- REQUIREMENT
Using the passage on the Indo-Scythians below, explain in one to three sentences why the power of the Saka rulers began to decline in the 2nd century CE.

- DOCUMENT EXCERPT
>>>>

Indo-Scythians is a term used to refer to Scythians (Sakas), who migrated into parts of central and northern South Asia (Sogdiana, Bactria, Arachosia, Gandhara, Sindh, Kashmir, Punjab, Haryana, Rajasthan, UP and Bihar.), from the middle of the 2nd century BC to the 4th century AD.
The first Saka king in south Asia was Maues (Moga) (1st century BC) who established Saka power in Gandhara (modern day Pakistan and Afghanistan region) and gradually extended supremacy over north-western India. Indo-Scythian rule in northwestern India ended with the last Western Satrap Rudrasimha III in 395 CE who was defeated by the Indian Emperor Chandragupta II of the Gupta Empire.〔India in a Globalised World by Sagarika Dutt p.24〕
The power of the Saka rulers started to decline in the 2nd century CE after the Indo-Scythians were defeated by the south Indian Emperor Gautamiputra Satakarni
of the Satavahana dynasty .〔World history from early times to A D 2000 by B .V. Rao: p.97〕〔A Brief History of India by Alain Daniélou p.136〕
Later the Saka kingdom was completely destroyed by Chandragupta II of the Gupta Empire in the 4th century.〔Ancient India by Ramesh Chandra Majumdar p. 234〕
The invasion of India by Scythian tribes from Central Asia, often referred to as the Indo-Scythian invasion, played a significant part in the history of South Asia as well as nearby countries. In fact, the Indo-Scythian war is just one chapter in the events triggered by the nomadic flight of Central Asians from conflict with tribes such as the Xiongnu in the 2nd century AD, which had lasting effects on Bactria, Kabul, and India as well as far-off Rome in the west, and more nearby to the west in Parthia.

<<<<

- DATA
>>>>

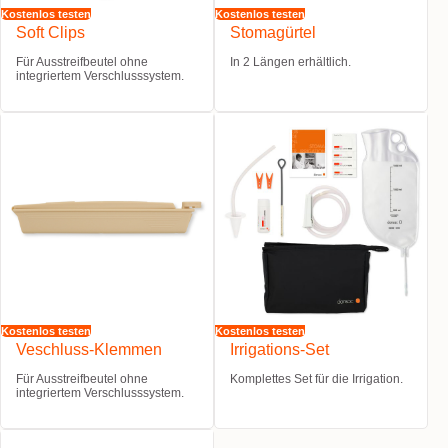
Kostenlos testen
Kostenlos testen
Soft Clips
Stomagürtel
Für Ausstreifbeutel ohne
In 2 Längen erhältlich.
integriertem Verschlusssystem.
Kostenlos testen
Kostenlos testen
Veschluss-Klemmen
Irrigations-Set
Für Ausstreifbeutel ohne
Komplettes Set für die Irrigation.
integriertem Verschlusssystem.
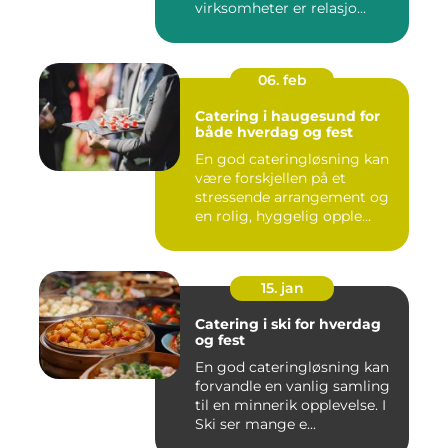
virksomheter er relasjo...
06. feb
Catering i haugesund for
både hverdag og fest
En god cateringløsning kan
være forskjellen på et
stressende arrangement og
en rolig, hyggelig opple...
15. jan
Catering i ski for hverdag
og fest
En god cateringløsning kan
forvandle en vanlig samling
til en minnerik opplevelse. I
Ski ser mange e...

<<<<

- OUTPUT BELOW
The power of the Saka rulers began to decline in the 2nd century CE because the Indo-Scythians were defeated by the south Indian Emperor Gautamiputra Satakarni of the Satavahana dynasty.